+++ Provided passage

I did find that best slug gun out off the box was the Ithaca Deer Slayer. Everything else smooth bore was a step behind it. Second I found that cutting down vintage models with reamed bores and solid frames shot best. The newer generation guns have extruded tubing for barrels. If you have sawed off as many guns as I have you would be surprised. The old guns have pretty uniform axis for center of bore. These new guns don’t. If you sawed them off in 6” sections, marking top dead center of 30” barrel , you would see what I’m talking about. This doesn’t affect general accuracy, just puts point of impact beyond adjustment of sights in some cases.


----------



## Tony Bologna (Feb 13, 2014)

They’ll both drop deer. But with the 20 being a lighter round it will have a flatter trajectory over a longer distance than the 12.


----------



## Drm50 (Dec 26, 2014)

Tony Bologna said:


> They’ll both drop deer. But with the 20 being a lighter round it will have a flatter trajectory over a longer distance than the 12.


Balogna!! 😂😂😂


----------



## Morrowtucky Mike (May 2, 2018)

True story with sabots.


----------



## Drm50 (Dec 26, 2014)

Many years back, 47yrs ago to be exact, my wife shot her first 7 deer with a Savage 410 pump. Gun was a deluxe with rib. I had cut it off and put sights on it. Then one of my buddies kept bad mouthing her 410 and brought her a 1100Lt 20g with slug barrel. She killed her deer with it , so I bought her one.
She then killed 5 more before she quit deer hunting. She didn’t want to sit in cold all day anymore. Her deer were all shot from same stand at same range, about 30yds. They all were down within 50yds of being hit. We still have the 1100Lt 20g but I wish I still had the Savage 410 pump.


----------



## Popspastime (Apr 1, 2014)

There are many fast and accurate 12 ga. and 20 ga loads. I've seen sabots from both calibers shoot unbelievable accuracy at 100 yds. You can push a 1 3/8th slug to beyond 1300 ft in a 12 ga. and a 7/8 oz at 1200+ but after 100 they both suffer in Ft lbs of energy. We used to shoot 1 oz rnd balls out of a 30 full choke and break clay targets at 100 yds with a bead (on the ground). I went strictly muzzle loader for both speed and accuracy. Don't short change the 20, it's taken many.


----------



## M R DUCKS (Feb 20, 2010)

Just food for thought.
I m o
a lot of it has to do with *payload*, velocity, projectile, and whatever else I’m overlooking.

++++++

Written task a: Summarize the forum thread on slug guns in two sentences.
The listing that follows is unrelated to the forum thread.

+++ Provided entries

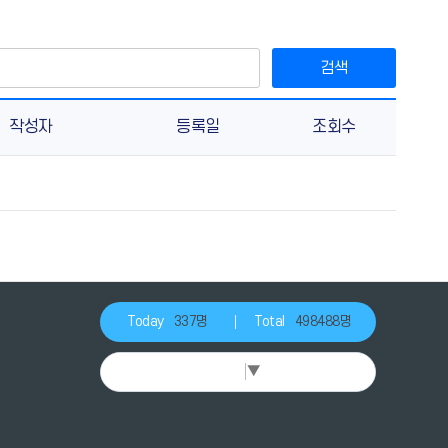
검색
작성자
등록일
조회수
Today
337명
Total
498488명
Select Language
▼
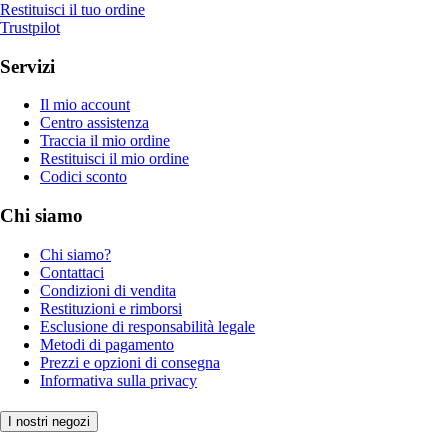
Restituisci il tuo ordine
Trustpilot
Servizi
Il mio account
Centro assistenza
Traccia il mio ordine
Restituisci il mio ordine
Codici sconto
Chi siamo
Chi siamo?
Contattaci
Condizioni di vendita
Restituzioni e rimborsi
Esclusione di responsabilità legale
Metodi di pagamento
Prezzi e opzioni di consegna
Informativa sulla privacy
I nostri negozi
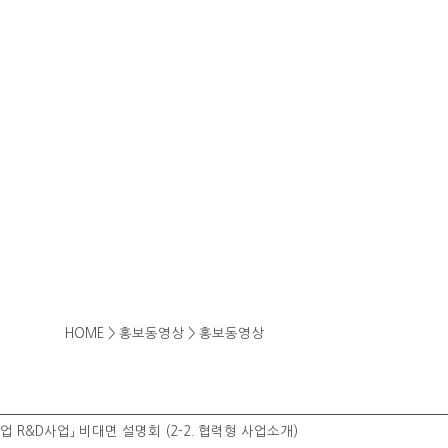
HOME > 홍보동영상 > 홍보동영상
기업 R&D사업」 비대면 설명회 (2-2. 협력형 사업소개)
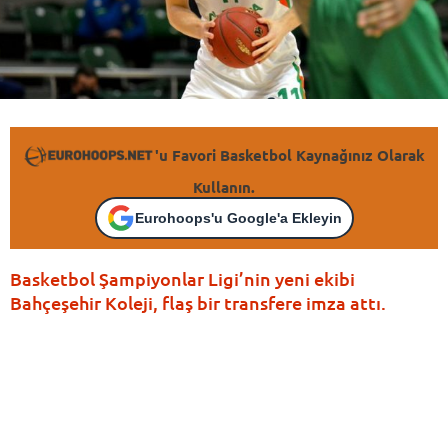
'u Favori Basketbol Kaynağınız Olarak
Kullanın.
Eurohoops'u Google'a Ekleyin
Basketbol Şampiyonlar Ligi’nin yeni ekibi
Bahçeşehir Koleji, flaş bir transfere imza attı.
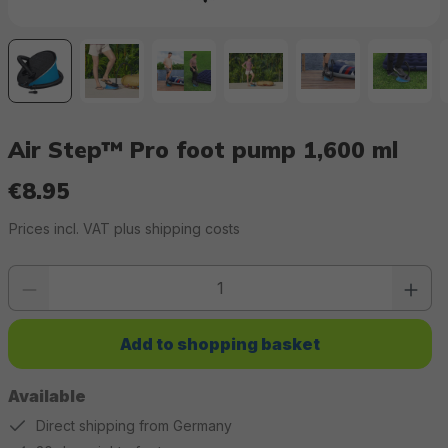
Air Step™ Pro foot pump 1,600 ml
€8.95
Regular price:
Prices incl. VAT plus shipping costs
Product quantity: Enter the desired value or use the buttons to increase or 
Add to shopping basket
Available
Direct shipping from Germany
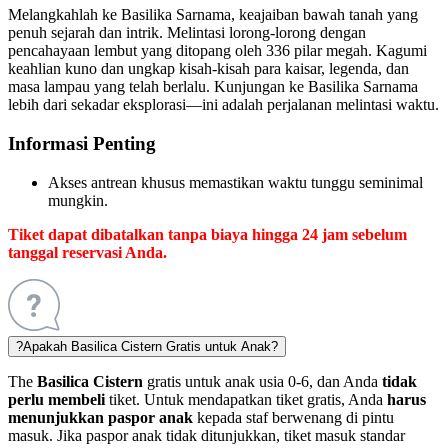
Melangkahlah ke Basilika Sarnama, keajaiban bawah tanah yang
penuh sejarah dan intrik. Melintasi lorong-lorong dengan
pencahayaan lembut yang ditopang oleh 336 pilar megah. Kagumi
keahlian kuno dan ungkap kisah-kisah para kaisar, legenda, dan
masa lampau yang telah berlalu. Kunjungan ke Basilika Sarnama
lebih dari sekadar eksplorasi—ini adalah perjalanan melintasi waktu.
Informasi Penting
Akses antrean khusus memastikan waktu tunggu seminimal
mungkin.
Tiket dapat dibatalkan tanpa biaya hingga 24 jam sebelum
tanggal reservasi Anda.
?
Apakah Basilica Cistern Gratis untuk Anak?
The
Basilica Cistern
gratis untuk anak usia 0-6, dan Anda
tidak
perlu membeli
tiket. Untuk mendapatkan tiket gratis, Anda
harus
menunjukkan paspor anak
kepada staf berwenang di pintu
masuk. Jika paspor anak tidak ditunjukkan, tiket masuk standar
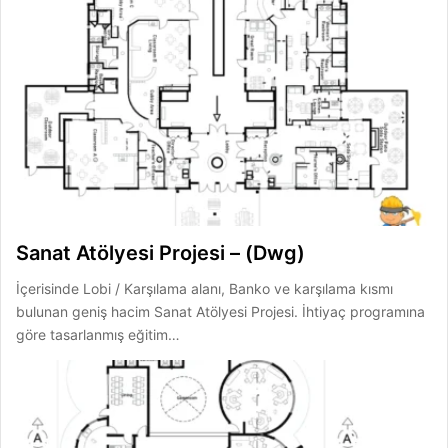
Sanat Atölyesi Projesi – (Dwg)
İçerisinde Lobi / Karşılama alanı, Banko ve karşılama kısmı
bulunan geniş hacim Sanat Atölyesi Projesi. İhtiyaç programına
göre tasarlanmış eğitim…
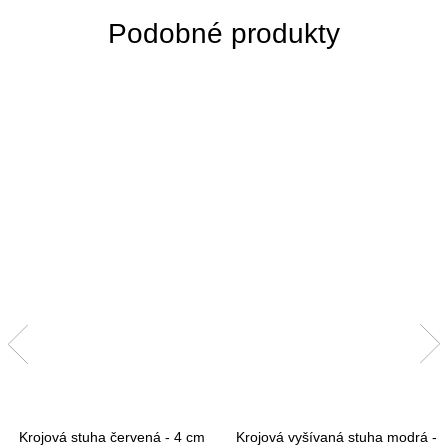
Krojová stuha červená - 4 cm
Krojová vyšívaná stuha modrá -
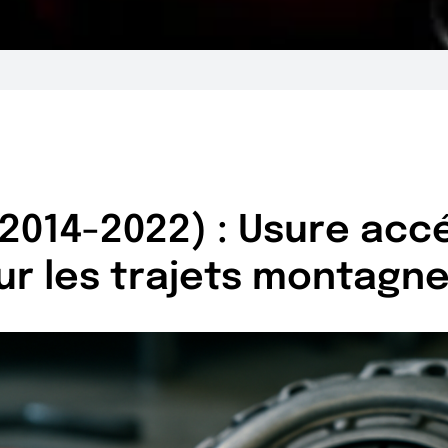
(2014-2022) : Usure acc
r les trajets montagn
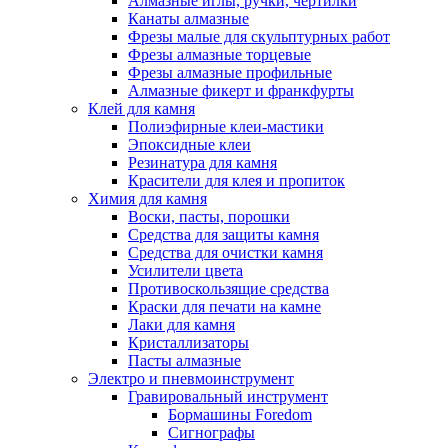
Алмазные иглы, ручки, чертилки
Канаты алмазные
Фрезы малые для скульптурных работ
Фрезы алмазные торцевые
Фрезы алмазные профильные
Алмазные фикерт и франкфурты
Клей для камня
Полиэфирные клеи-мастики
Эпоксидные клеи
Резинатура для камня
Красители для клея и пропиток
Химия для камня
Воски, пасты, порошки
Средства для защиты камня
Средства для очистки камня
Усилители цвета
Противоскользящие средства
Краски для печати на камне
Лаки для камня
Кристаллизаторы
Пасты алмазные
Электро и пневмоинструмент
Гравировальный инструмент
Бормашины Foredom
Сигнографы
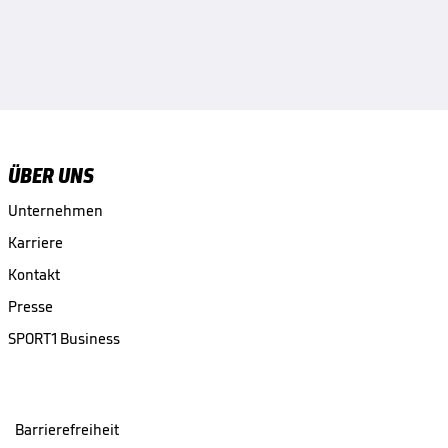
ÜBER UNS
Unternehmen
Karriere
Kontakt
Presse
SPORT1 Business
Barrierefreiheit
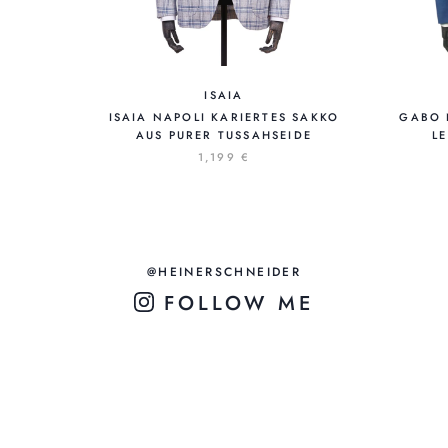
ISAIA
ISAIA NAPOLI KARIERTES SAKKO
GABO 
AUS PURER TUSSAHSEIDE
L
1,199 €
@HEINERSCHNEIDER
FOLLOW ME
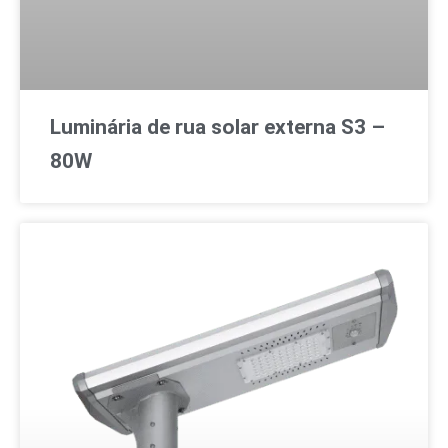
Luminária de rua solar externa S3 –
80W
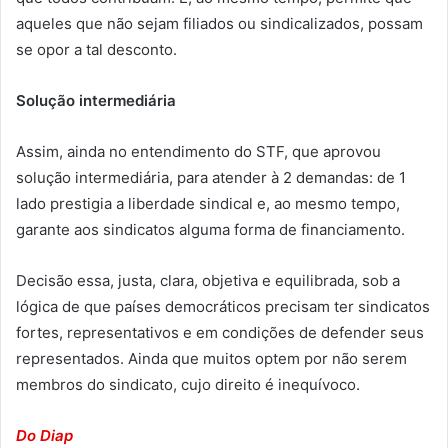
aqueles que não sejam filiados ou sindicalizados, possam
se opor a tal desconto.
Solução intermediária
Assim, ainda no entendimento do STF, que aprovou
solução intermediária, para atender à 2 demandas: de 1
lado prestigia a liberdade sindical e, ao mesmo tempo,
garante aos sindicatos alguma forma de financiamento.
Decisão essa, justa, clara, objetiva e equilibrada, sob a
lógica de que países democráticos precisam ter sindicatos
fortes, representativos e em condições de defender seus
representados. Ainda que muitos optem por não serem
membros do sindicato, cujo direito é inequívoco.
Do Diap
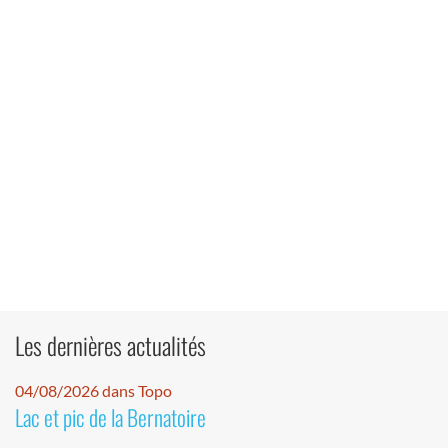
Les dernières actualités
04/08/2026 dans Topo
Lac et pic de la Bernatoire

++++++

Written task b: Edit the listing starting at its first line and ending at the line that contains "r les trajets montagn", replacing "Codici sconto" with "Buoni sconto" and changing nothing else. Give only those lines, and leave the pictures out.

Task result a: One poster found the Ithaca Deer Slayer the best smooth-bore slug gun out of the box and says cut-down vintage models shot best, while newer guns with extruded barrels can put point of impact beyond the adjustment of the sights. Other posters say both the 12 and 20 gauge will drop deer, and one has seen sabots from both shoot with great accuracy at 100 yards.

Task result b:
검색
작성자
등록일
조회수
Today
337명
Total
498488명
Select Language
▼
Restituisci il tuo ordine
Trustpilot
Servizi
Il mio account
Centro assistenza
Traccia il mio ordine
Restituisci il mio ordine
Buoni sconto
Chi siamo
Chi siamo?
Contattaci
Condizioni di vendita
Restituzioni e rimborsi
Esclusione di responsabilità legale
Metodi di pagamento
Prezzi e opzioni di consegna
Informativa sulla privacy
I nostri negozi
HOME > 홍보동영상 > 홍보동영상
기업 R&D사업」 비대면 설명회 (2-2. 협력형 사업소개)
'u Favori Basketbol Kaynağınız Olarak
Kullanın.
Eurohoops'u Google'a Ekleyin
Basketbol Şampiyonlar Ligi’nin yeni ekibi
Bahçeşehir Koleji, flaş bir transfere imza attı.
Air Step™ Pro foot pump 1,600 ml
€8.95
Regular price:
Prices incl. VAT plus shipping costs
Product quantity: Enter the desired value or use the buttons to increase or 
Add to shopping basket
Available
Direct shipping from Germany
Melangkahlah ke Basilika Sarnama, keajaiban bawah tanah yang
penuh sejarah dan intrik. Melintasi lorong-lorong dengan
pencahayaan lembut yang ditopang oleh 336 pilar megah. Kagumi
keahlian kuno dan ungkap kisah-kisah para kaisar, legenda, dan
masa lampau yang telah berlalu. Kunjungan ke Basilika Sarnama
lebih dari sekadar eksplorasi—ini adalah perjalanan melintasi waktu.
Informasi Penting
Akses antrean khusus memastikan waktu tunggu seminimal
mungkin.
Tiket dapat dibatalkan tanpa biaya hingga 24 jam sebelum
tanggal reservasi Anda.
?
Apakah Basilica Cistern Gratis untuk Anak?
The
Basilica Cistern
gratis untuk anak usia 0-6, dan Anda
tidak
perlu membeli
tiket. Untuk mendapatkan tiket gratis, Anda
harus
menunjukkan paspor anak
kepada staf berwenang di pintu
masuk. Jika paspor anak tidak ditunjukkan, tiket masuk standar
Sanat Atölyesi Projesi – (Dwg)
İçerisinde Lobi / Karşılama alanı, Banko ve karşılama kısmı
bulunan geniş hacim Sanat Atölyesi Projesi. İhtiyaç programına
göre tasarlanmış eğitim…
Krojová stuha červená - 4 cm
Krojová vyšívaná stuha modrá -
(2014-2022) : Usure acc
r les trajets montagn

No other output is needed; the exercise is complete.